Energy news from Omaha Public Power District

Flashback

Taking a giant step into the technological era

January 21, 2019 | admin | flashback, history
billing

It marked a huge change.

Accounting machines would eventually take over nearly all customer accounting functions related to electric service billing and receivables for OPPD. The conversion to the new system started with 23,000 customers in March 1958 and expanded to additional customers over the next five months, according to the April 1958 edition of Flash, the utility’s employee magazine.

At the time, OPPD hoped the conversion would promote efficiency and accuracy in billing. The then-new machine accounting would eliminate repetitive clerical detail work and would tie operations to a definite work schedule.

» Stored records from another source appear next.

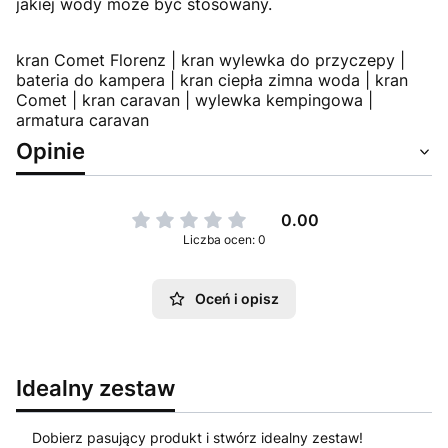
jakiej wody może być stosowany.
kran Comet Florenz | kran wylewka do przyczepy |
bateria do kampera | kran ciepła zimna woda | kran
Comet | kran caravan | wylewka kempingowa |
armatura caravan
Opinie
0.00
Liczba ocen: 0
Oceń i opisz
Idealny zestaw
Dobierz pasujący produkt i stwórz idealny zestaw!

The conversion was not easy.

There were numerous steps in the procedure, including eight major operations. Among them:

  1. The Key Punch Section had to update the master files, incorporating all changes due to installation, disconnects, meter orders, etc., since the last billing into the master files. The Key Punch Section then recorded the current reading date, meter reading and consumption into each billing card.
  2. The billing cards would then be forwarded to the machine room where consumption was checked for accuracy, the bill amounts calculated and the cards punched.
  3. After the bills were calculated, billing cards were sorted into the proper sequence for compiling revenue. Revenue summary cards had to be prepared for reports at the end of the month.
  4. A billing card for use the following month was automatically reproduced, with the present reading date and reading copied into the previous date and the reading location of the new card. The new billing card, also containing the customer’s name, is then merged with the master address card file.
  5. For customers with unpaid balances, an arrears card was prepared during the cycle balance. Those cards were merged with the current billing card and also became the accounts receivable record.
  6. During the month, as payments were received, the cashier’s studs from the postcard bills were automatically reproduced into cash cards, which would be placed with the other cards in the accounts receivable files.
  7. At the end of the month, the new system called for accounts receivable to be tabulated and an arrears card prepared for each customer with a balance.

From this point, the routine would start all over the following month. And for OPPD, another step along the road to advances in the technological age.